FBI Director Christopher Wray said the agency was investigating about 100 different types of ransomware and compared the current spate of cyberattacks with the challenge posed by the Sept. 11, 2001, terrorist attacks.

Mr. Wray’s comments—among his first publicly since two recent ransomware attacks gripped the U.S. meat and oil-and-gas industries—come as senior Biden administration officials have characterized ransomware as an urgent national-security threat and said they are looking at ways to disrupt the criminal ecosystem that supports the booming industry. Each of the 100 different malicious software variants are responsible for multiple ransomware attacks in the U.S., Mr. Wray said.

Ransomware is a type of malicious computer code that locks up a victim network’s files that hackers use to demand payment for their release, typically with digital currency such as bitcoin.

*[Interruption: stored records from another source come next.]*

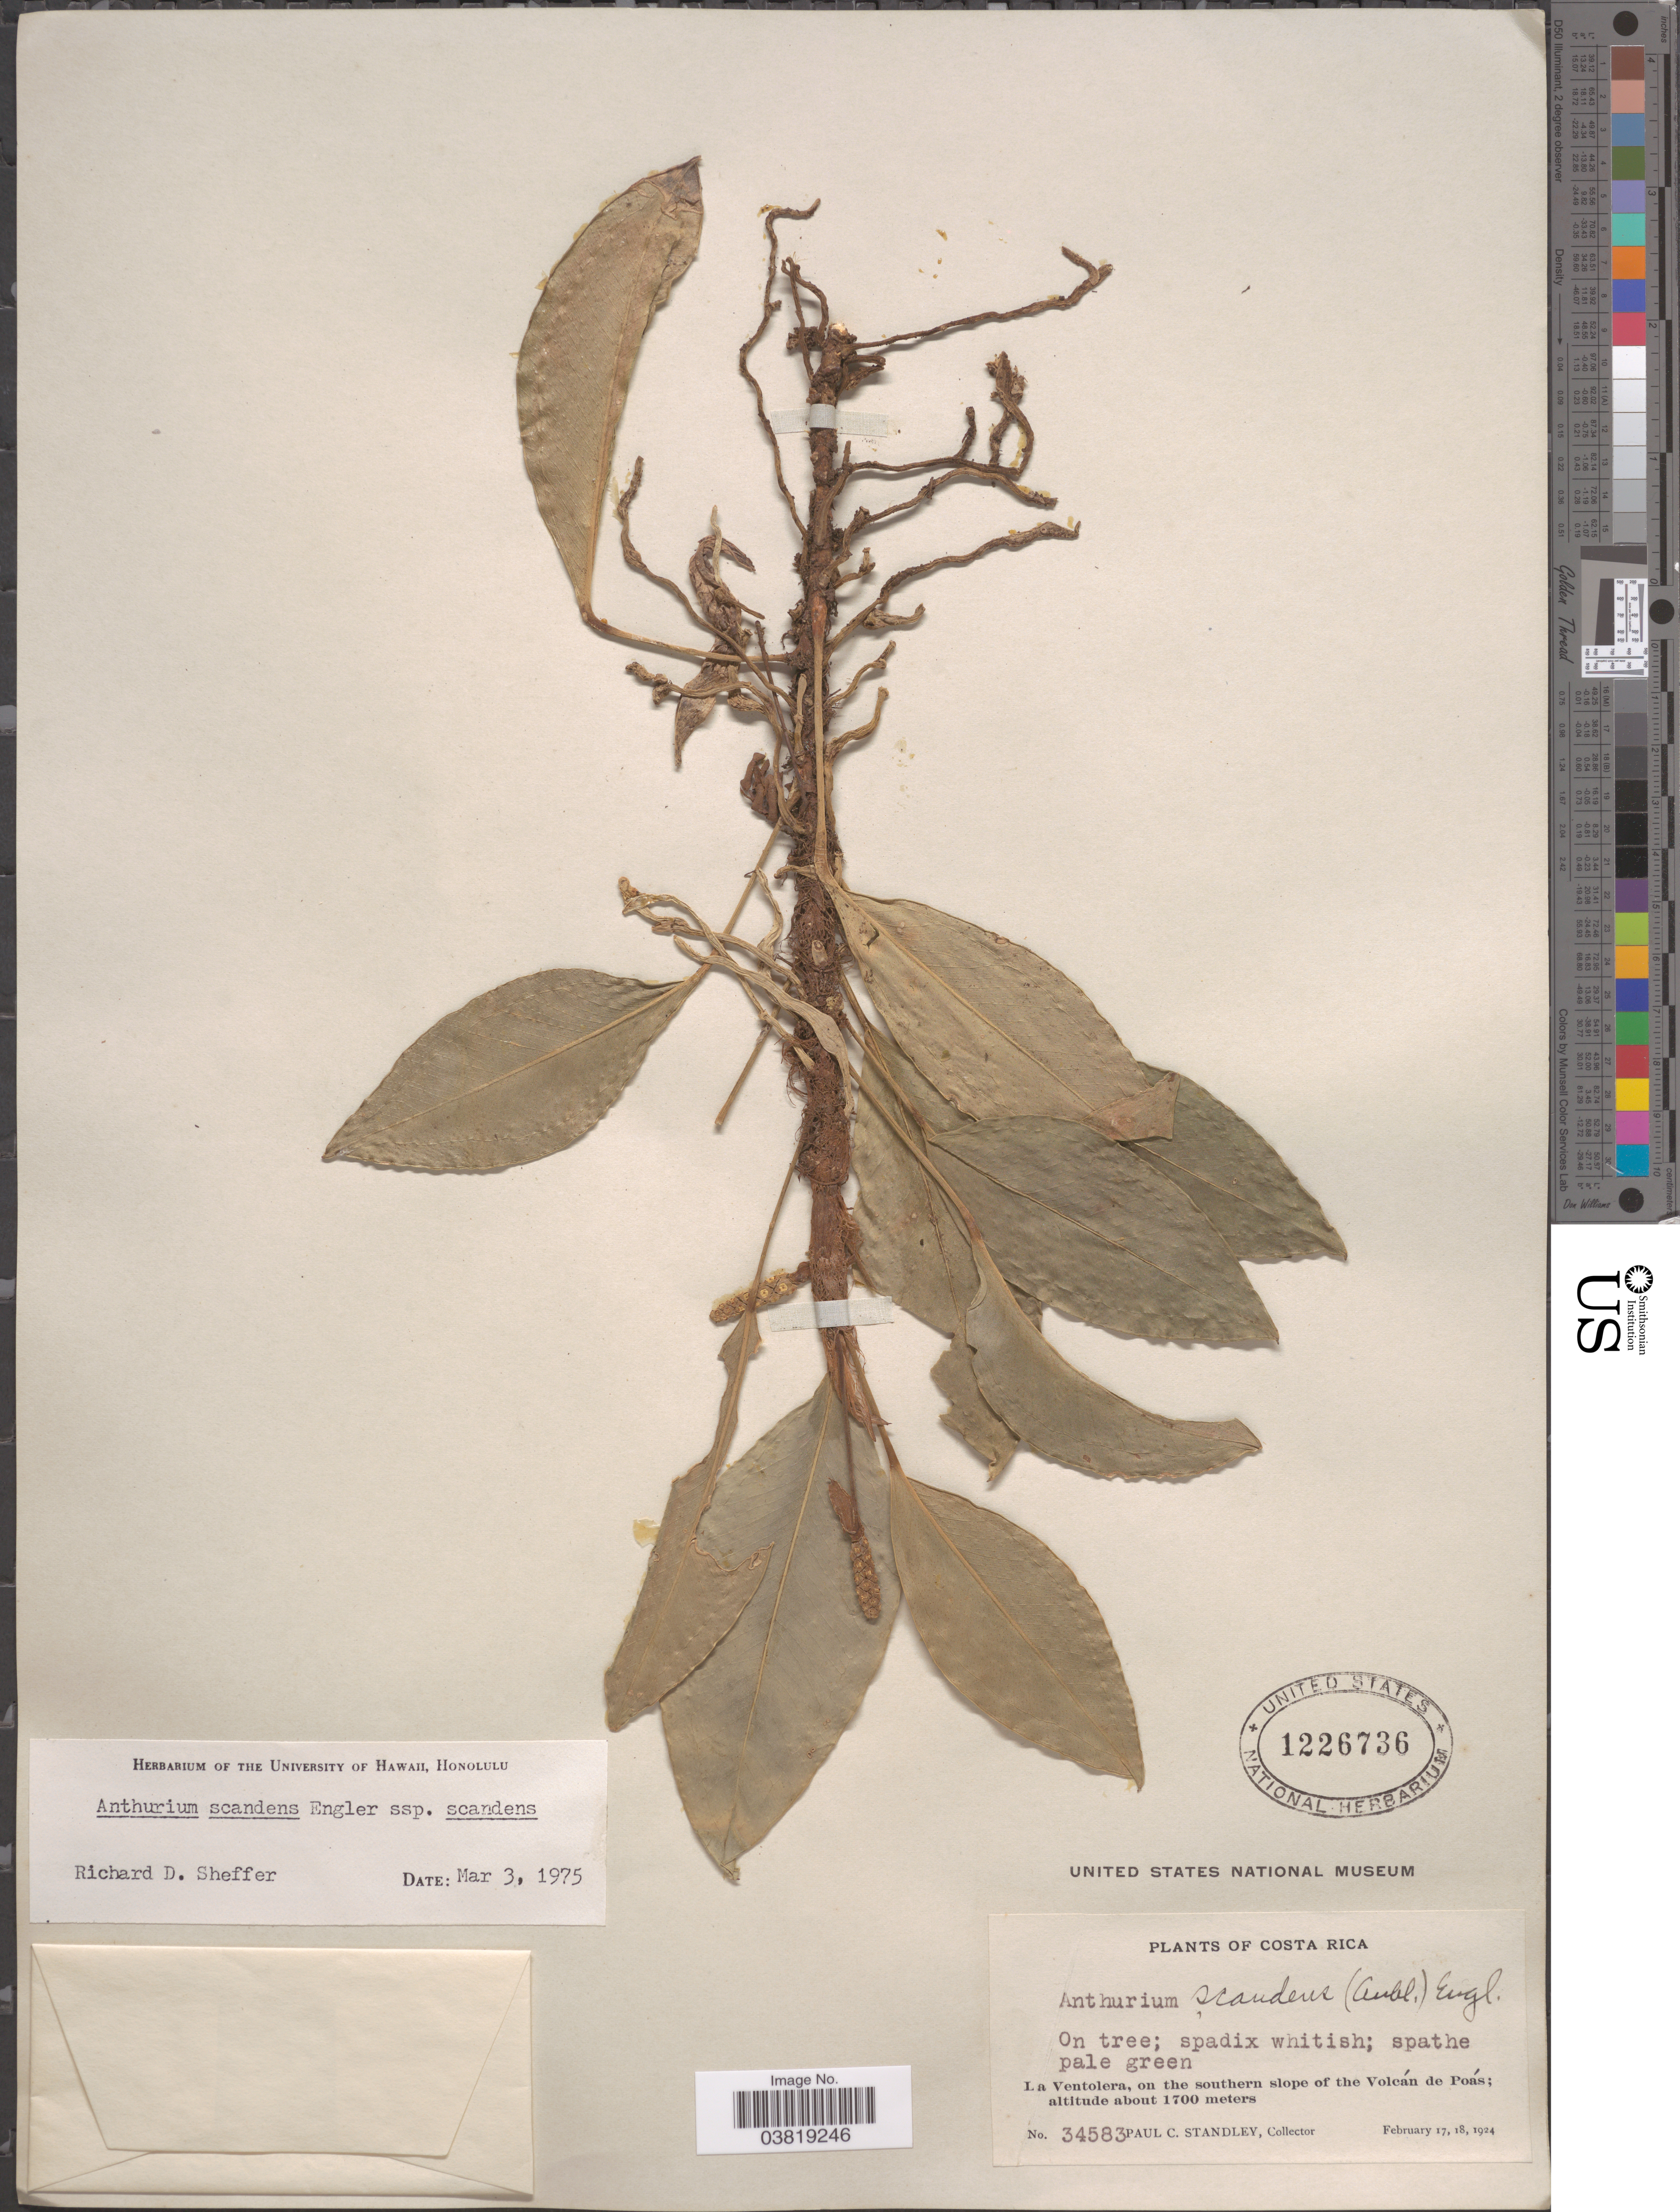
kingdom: Plantae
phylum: Tracheophyta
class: Liliopsida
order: Alismatales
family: Araceae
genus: Anthurium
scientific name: Anthurium scandens var. scandens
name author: (Aubl.) Engl.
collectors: P. C. Standley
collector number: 34583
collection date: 1924-02-17/1924-02-18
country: Costa Rica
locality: La Ventolera, on the southern slope of the Volcán de Poás.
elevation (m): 1700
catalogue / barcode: US 1226736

This week, hackers held hostage the world’s largest meat processor, just weeks after the operator of an essential pipeline bringing gasoline to parts of the East Coast paid about $4.4 million to regain control of its operations and restore service.

Senior officials at the Federal Bureau of Investigation for years have likened the need to confront rising cyber threats to the post-9/11 scramble against international terrorism.

The most prominent recent ransomware hacks represent only a fraction of some 100 types of ransomware the FBI is investigating, Mr. Wray said. “Those are just two,” he said, adding that each of those 100 different malicious software variants had affected between a dozen and 100 targets.

Complaints to the FBI and reports from the private sector show ransomware incidents have tripled in the past year, Mr. Wray said. While private-sector estimates of the toll to the U.S. economy vary, companies that track ransomware generally put the cost at hundreds of millions or billions of dollars annually and say it is rapidly increasing.

Cybersecurity experts who have tracked the proliferation of ransomware attacks for years said they were encouraged by signals from Mr. Wray and others in the Biden administration that the issue had been elevated to a top national-security priority, but said the problem remained vexing.

“The danger from cyberattack is real, and we need more urgent cooperation between our public and private sectors, and more severe consequences for global cyber attackers,” Sen. Ben Sasse (R., Neb.) said after the JBS hack was disclosed this week.